» USING THE INFORMATION
A) From the ESD blog post, list every component that the temperature data logger build is said to involve.
B) Reproduce word for word the stretch of the ESD blog post from "One week into" through "very good thing.".
[GIVEN PASSAGE Boundary: Start]
Welcome to the Unboxing Tomorrow blog series on Arduino development.
Regardless of how long you’ve been using the Arduino and its many accessories, you probably have noticed the silvery anti-static packaging shipped with Arduinos and compatible gear. Depending on the supplier, you might also find the device shipped inside a blue or pink plastic bag, or embedded in black foam sheets. These each represent a different countermeasure against electrostatic discharge (ESD).
Clearly these are the tools for protecting your device from ESD during the storage and shipping phase of its journey. To fight ESD, engineers will use tools such as dissipating wrist straps, anti-static mats and flooring, and even specialized anti-static clothing. Yet many Arduino projects seem to run without a hitch, even if the user takes no anti-static precautions at all.
This of course begs the question: do Arduino users really need anti-static protection after the unboxing?
My short answer to this question, is “yes.” But to understand exactly why that is and what you are hoping to gain, let’s look at properties and effects of ESD.
Electrostatics in Context
Imaging you are tracking two independent projects been two engineers: Alice and Bob. Alice and Bob both have about the same level experience in electronics, the same level experience in programming, and they both follow the same methodologies—with one key difference. Alice uses ESD controls while Bob does not.
The project they have decided to build is a temperature data logger (similar to Datalogger.ino example included with the Arduino IDE). A build like this would probably involve a secure digital SD card and a matching Arduino shield, probably a thermistor to sense temperature, a precision thin-film or foil resistor to use as a reference, probably a real-time clock (RTC), and of course…the Arduino board itself.
One week into data logging, and things are uneventful. Clean signals. Clean data. Nice and boring all-around. And “boring” in this context is a very good thing.
One month in is no different. We simply have two data loggers logging data. Easy street.
But somewhere after the 2-month mark, things start to unravel for Bob’s data logger.
It starts as an occasional crash somewhere in the loop() portion of his code. It’s nothing that a manual reboot can’t handle, but no one is able to explain why it happens. The data logger now needs to be inspected on a daily basis to make sure it hasn’t crashed.
Some weeks later: a new problem. The temperature readings have suddenly shifted inaccurate readings for no apparent reason. Blaming the thermistor, Bob desolders it and then replaces it with an identical model. The original crashes have not yet been resolved, and now he’s lost over a full day of data in having to rework the equipment.
Weeks later: another blow. This time, the temperature reading is pegged at the max possible value, indicating an open circuit in Bob’s thermistor circuit. This time, he probes the precision resistor to find its resistance is out of range. Frustrated, Bob replaces that too: wondering why a high-reliability resistor with accuracy better than 1% would fail after just a few months of service. The data loggers still have to be checked every 24 hours, and worse still, the data needs to be inspected just as often due to the random measurement errors.
[GIVEN PASSAGE Boundary: End]
[DATA EXTRACT Boundary: Start]
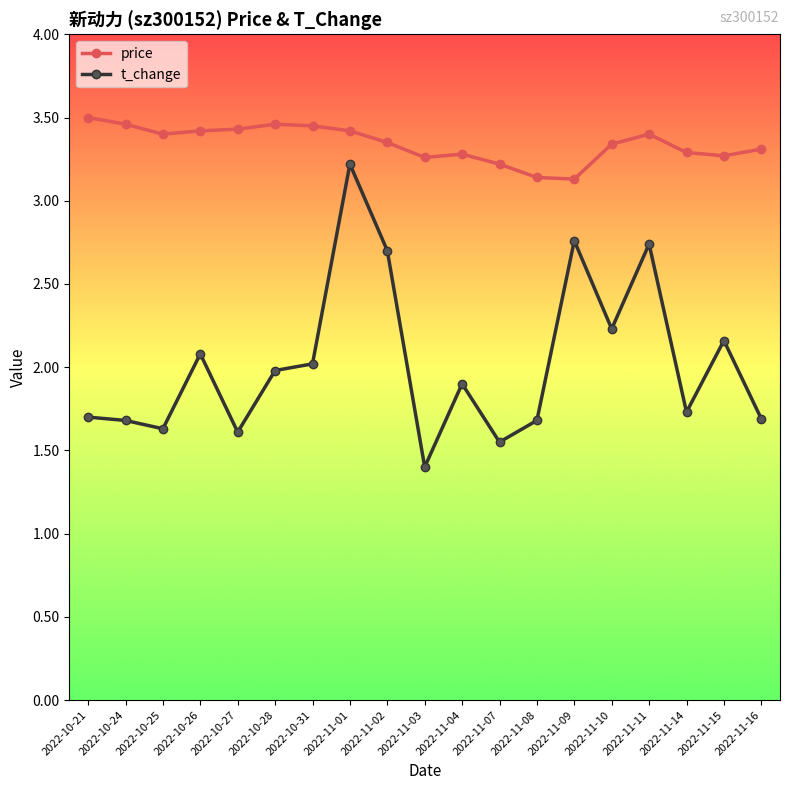

What is the total value across all series at 2022-10-24?

5.1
[DATA EXTRACT Boundary: End]
» SOLUTIONS BELOW
A)
- A secure digital SD card
- A matching Arduino shield
- A thermistor to sense temperature
- A precision thin-film or foil resistor to use as a reference
- A real-time clock (RTC)
- The Arduino board itself

B)
One week into data logging, and things are uneventful. Clean signals. Clean data. Nice and boring all-around. And “boring” in this context is a very good thing.